Well, colour me shocked! I would venture to say you won't find knobs that will fit. At least, not easily... You'll most likely need to modify the knobs you have.



> Diagram wise, I just searched potentiometer measurement diagram and it was the first one I saw with 6.35 and knurled... I guess just right click it, and in the menu (if using Google) left click "search Google for image".


Found it. That pic is from a Brazilian online marketplace. Not sure where they got it though, because it isn't from SD. Weird...



> Lately, all my pots are metric CTS pots with coarse splines. Yup... they exist... great for import upgrades because knobs fit and don't need to enlarge the mounting holes.


Yeah, people forget that pot companies are pot companies, not guitar parts companies. They just make whatever their customers pay them to make. There are all sorts of options for dimensions, materials, tapers, tolerance, and torque, just as a starting point. It just so happens that most people in our industry ask each brand to do the same stuff all the time, so that's what they become known for. 

CTS with smaller/metric bushings and 18-splines? Why not? Alpha with brass shafts/bushings, imperial thread, higher-life track, and 24-splines? Alright! On one hand I'm really excited at all the new options hitting the market. I love options... On the other hand, more options leads to more market confusion. So, it's a tricky line.


----------



## THRobinson (Jun 29, 2014)

Yup.... just make 18 splines or solid shaft... 6mm for both, and done. No advantage really in almost proprietary pots and knobs.

Like I said, that Peavey amp had 4.7mm shafts and only for the silver stripe amp.... no one can find knobs for that anywhere, except I think they make them for ovens/stoves. Instead of an amp that goes to 11, you can have one that goes to 500.  That said... internally, the pots were standard smaller sized board mount... if I were keeping the amp, I'd have swapped the pots.

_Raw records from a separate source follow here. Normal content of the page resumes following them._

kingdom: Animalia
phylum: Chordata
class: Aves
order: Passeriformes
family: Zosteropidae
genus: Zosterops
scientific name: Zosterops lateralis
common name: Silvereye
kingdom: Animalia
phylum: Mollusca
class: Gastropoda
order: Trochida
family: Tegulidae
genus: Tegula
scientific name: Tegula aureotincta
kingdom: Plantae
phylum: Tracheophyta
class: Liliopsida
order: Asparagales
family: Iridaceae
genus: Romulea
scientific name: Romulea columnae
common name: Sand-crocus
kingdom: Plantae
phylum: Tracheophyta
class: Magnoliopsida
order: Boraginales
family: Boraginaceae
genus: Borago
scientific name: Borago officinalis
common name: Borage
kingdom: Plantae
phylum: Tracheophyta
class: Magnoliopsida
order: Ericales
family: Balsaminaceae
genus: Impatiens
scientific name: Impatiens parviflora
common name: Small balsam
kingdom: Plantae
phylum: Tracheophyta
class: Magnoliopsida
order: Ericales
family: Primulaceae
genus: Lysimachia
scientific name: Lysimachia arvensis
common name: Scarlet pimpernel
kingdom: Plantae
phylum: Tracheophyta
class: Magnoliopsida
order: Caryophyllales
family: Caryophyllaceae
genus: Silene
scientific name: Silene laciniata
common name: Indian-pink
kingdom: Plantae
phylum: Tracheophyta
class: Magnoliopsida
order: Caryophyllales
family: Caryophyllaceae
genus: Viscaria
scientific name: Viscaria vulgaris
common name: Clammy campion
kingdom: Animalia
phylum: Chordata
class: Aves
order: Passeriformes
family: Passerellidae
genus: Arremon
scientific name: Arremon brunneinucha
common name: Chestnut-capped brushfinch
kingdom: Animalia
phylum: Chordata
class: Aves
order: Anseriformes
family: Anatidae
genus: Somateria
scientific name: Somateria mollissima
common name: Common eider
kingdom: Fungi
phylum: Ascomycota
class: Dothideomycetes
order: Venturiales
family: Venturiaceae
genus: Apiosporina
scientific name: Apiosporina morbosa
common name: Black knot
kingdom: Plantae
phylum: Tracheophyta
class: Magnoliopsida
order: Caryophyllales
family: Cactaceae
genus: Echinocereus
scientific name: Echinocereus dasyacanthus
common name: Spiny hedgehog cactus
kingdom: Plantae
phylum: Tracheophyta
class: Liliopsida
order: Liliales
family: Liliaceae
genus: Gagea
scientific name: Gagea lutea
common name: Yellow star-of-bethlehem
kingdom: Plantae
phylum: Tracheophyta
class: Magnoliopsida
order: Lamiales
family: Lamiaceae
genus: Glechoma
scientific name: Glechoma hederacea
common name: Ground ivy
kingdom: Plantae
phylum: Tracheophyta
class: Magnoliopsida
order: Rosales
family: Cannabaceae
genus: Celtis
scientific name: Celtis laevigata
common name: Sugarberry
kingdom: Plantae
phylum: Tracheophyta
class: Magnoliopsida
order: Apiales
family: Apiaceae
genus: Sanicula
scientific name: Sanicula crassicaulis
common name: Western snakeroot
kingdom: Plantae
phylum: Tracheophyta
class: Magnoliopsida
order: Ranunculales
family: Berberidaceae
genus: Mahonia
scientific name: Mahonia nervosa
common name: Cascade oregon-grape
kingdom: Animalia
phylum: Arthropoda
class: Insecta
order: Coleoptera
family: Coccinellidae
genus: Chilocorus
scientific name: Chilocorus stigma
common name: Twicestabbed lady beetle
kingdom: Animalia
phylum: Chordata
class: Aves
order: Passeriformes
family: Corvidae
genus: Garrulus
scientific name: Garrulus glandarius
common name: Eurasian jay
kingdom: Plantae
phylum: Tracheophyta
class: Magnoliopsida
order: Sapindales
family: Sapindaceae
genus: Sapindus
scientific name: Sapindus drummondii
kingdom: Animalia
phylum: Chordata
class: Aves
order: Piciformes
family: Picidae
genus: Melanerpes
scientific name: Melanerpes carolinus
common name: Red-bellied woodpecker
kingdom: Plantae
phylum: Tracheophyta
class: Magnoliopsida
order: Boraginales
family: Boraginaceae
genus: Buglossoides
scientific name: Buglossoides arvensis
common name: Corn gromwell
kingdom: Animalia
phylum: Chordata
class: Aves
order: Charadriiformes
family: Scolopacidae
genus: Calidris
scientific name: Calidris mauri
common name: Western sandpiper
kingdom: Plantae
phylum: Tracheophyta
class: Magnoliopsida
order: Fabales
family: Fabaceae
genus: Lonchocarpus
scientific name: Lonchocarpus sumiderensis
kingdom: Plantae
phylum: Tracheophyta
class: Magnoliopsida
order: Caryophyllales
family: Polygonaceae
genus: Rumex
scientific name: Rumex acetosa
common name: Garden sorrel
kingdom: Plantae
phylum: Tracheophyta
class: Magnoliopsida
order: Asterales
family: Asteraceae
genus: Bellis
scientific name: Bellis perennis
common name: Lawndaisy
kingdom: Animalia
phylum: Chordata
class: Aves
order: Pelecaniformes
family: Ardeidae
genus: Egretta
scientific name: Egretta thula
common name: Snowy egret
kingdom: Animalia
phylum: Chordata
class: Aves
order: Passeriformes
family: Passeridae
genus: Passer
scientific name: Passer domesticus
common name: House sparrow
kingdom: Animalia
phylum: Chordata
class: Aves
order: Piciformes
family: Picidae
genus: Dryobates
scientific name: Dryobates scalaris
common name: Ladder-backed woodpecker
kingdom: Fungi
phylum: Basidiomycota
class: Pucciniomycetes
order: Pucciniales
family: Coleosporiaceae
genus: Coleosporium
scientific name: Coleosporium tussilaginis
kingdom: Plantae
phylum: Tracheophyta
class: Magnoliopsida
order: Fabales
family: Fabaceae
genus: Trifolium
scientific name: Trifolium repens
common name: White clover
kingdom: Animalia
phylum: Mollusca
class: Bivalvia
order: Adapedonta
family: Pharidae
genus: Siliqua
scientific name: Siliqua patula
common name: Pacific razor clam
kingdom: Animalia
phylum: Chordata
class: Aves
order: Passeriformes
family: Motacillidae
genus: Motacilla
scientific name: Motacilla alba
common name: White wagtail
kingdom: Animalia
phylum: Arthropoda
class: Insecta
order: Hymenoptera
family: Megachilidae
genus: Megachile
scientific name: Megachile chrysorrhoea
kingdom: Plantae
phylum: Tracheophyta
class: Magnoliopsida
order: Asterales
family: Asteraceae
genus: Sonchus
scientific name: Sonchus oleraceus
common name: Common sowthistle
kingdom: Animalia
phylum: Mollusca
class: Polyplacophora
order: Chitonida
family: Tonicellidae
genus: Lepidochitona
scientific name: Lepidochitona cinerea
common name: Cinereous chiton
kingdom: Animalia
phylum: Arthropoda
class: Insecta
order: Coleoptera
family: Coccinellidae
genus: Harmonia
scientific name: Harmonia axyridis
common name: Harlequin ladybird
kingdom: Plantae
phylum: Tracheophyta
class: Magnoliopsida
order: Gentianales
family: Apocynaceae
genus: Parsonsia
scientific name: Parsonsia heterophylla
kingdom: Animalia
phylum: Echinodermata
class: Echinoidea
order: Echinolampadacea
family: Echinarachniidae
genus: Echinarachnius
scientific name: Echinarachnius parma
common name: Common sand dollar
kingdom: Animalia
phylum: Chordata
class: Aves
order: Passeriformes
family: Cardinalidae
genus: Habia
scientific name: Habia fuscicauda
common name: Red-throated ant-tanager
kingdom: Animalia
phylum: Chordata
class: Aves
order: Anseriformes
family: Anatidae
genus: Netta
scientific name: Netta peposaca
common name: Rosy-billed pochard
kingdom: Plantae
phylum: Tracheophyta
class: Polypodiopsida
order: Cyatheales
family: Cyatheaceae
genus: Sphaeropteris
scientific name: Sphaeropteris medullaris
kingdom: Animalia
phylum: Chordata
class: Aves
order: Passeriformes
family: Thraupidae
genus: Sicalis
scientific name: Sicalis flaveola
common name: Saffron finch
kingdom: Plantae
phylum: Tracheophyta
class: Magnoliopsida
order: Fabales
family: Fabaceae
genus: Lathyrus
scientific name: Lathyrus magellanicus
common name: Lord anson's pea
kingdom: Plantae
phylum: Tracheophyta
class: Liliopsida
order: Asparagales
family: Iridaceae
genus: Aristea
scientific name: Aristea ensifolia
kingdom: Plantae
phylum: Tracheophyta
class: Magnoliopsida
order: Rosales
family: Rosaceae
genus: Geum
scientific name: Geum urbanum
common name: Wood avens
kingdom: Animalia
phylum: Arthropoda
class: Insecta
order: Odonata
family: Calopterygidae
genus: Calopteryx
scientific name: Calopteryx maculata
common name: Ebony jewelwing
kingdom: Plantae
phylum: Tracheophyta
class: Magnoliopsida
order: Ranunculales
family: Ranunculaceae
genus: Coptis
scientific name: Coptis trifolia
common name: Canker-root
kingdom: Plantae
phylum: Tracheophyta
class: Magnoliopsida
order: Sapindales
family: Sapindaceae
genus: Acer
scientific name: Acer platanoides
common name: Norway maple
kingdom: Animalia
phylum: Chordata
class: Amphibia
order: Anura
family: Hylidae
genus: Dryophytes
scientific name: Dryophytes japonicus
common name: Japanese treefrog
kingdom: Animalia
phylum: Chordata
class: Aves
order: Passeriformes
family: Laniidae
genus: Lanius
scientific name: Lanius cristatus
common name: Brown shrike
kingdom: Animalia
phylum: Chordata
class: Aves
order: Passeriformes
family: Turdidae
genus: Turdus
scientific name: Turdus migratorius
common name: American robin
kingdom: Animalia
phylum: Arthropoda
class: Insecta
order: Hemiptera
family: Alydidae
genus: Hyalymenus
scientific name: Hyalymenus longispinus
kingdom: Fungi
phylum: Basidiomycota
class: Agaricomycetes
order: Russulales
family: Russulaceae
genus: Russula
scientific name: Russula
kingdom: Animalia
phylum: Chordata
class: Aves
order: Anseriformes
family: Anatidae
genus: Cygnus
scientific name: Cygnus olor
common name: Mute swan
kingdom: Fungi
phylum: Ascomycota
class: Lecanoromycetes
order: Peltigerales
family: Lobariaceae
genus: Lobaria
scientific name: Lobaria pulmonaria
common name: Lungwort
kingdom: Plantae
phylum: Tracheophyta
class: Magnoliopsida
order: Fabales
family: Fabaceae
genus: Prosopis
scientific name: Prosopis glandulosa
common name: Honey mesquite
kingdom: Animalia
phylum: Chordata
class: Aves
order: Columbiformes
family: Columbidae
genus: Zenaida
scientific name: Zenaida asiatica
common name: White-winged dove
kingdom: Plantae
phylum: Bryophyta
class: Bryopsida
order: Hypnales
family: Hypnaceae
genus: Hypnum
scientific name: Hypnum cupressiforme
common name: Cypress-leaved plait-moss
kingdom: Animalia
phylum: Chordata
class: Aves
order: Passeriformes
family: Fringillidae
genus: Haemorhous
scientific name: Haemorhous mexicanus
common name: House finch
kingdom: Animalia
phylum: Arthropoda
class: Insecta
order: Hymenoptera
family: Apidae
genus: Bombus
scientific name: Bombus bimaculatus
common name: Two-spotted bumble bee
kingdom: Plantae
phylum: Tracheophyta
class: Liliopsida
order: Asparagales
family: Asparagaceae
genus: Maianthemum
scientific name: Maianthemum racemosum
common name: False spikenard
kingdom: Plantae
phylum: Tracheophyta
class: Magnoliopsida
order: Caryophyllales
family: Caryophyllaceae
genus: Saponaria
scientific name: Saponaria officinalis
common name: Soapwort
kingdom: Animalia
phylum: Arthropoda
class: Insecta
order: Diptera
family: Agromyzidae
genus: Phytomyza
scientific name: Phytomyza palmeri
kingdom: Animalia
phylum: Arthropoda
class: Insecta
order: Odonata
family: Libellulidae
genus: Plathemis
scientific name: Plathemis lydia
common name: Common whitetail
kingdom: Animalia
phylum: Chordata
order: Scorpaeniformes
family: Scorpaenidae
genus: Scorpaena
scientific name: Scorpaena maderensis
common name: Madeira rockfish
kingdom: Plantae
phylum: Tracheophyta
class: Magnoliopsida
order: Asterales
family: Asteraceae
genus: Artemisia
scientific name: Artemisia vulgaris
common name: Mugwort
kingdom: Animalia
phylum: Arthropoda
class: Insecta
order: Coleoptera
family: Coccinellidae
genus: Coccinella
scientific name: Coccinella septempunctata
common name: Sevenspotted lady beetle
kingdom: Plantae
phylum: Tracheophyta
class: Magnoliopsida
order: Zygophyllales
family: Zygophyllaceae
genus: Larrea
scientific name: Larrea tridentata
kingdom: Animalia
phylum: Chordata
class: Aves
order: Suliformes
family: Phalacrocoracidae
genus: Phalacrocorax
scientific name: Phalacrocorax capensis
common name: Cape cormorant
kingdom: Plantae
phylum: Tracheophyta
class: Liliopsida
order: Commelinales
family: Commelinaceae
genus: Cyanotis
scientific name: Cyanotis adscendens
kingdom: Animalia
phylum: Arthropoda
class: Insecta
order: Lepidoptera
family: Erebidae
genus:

... reminds me, I need to go to NextGen this week (online) and get some binding.


----------



## THRobinson (Jun 29, 2014)

deleted


----------



## jbealsmusic (Feb 12, 2014)

THRobinson said:


> deleted


Oh man... Just missed it!  Wonder what it was...


----------



## THRobinson (Jun 29, 2014)

@jbealsmusic haha, yeah... i was trying to find knurled inserts for knobs, for if you made your own knobs. Didn't find any and thought maybe you'd know... then literally 30sec after I posted I found some.


----------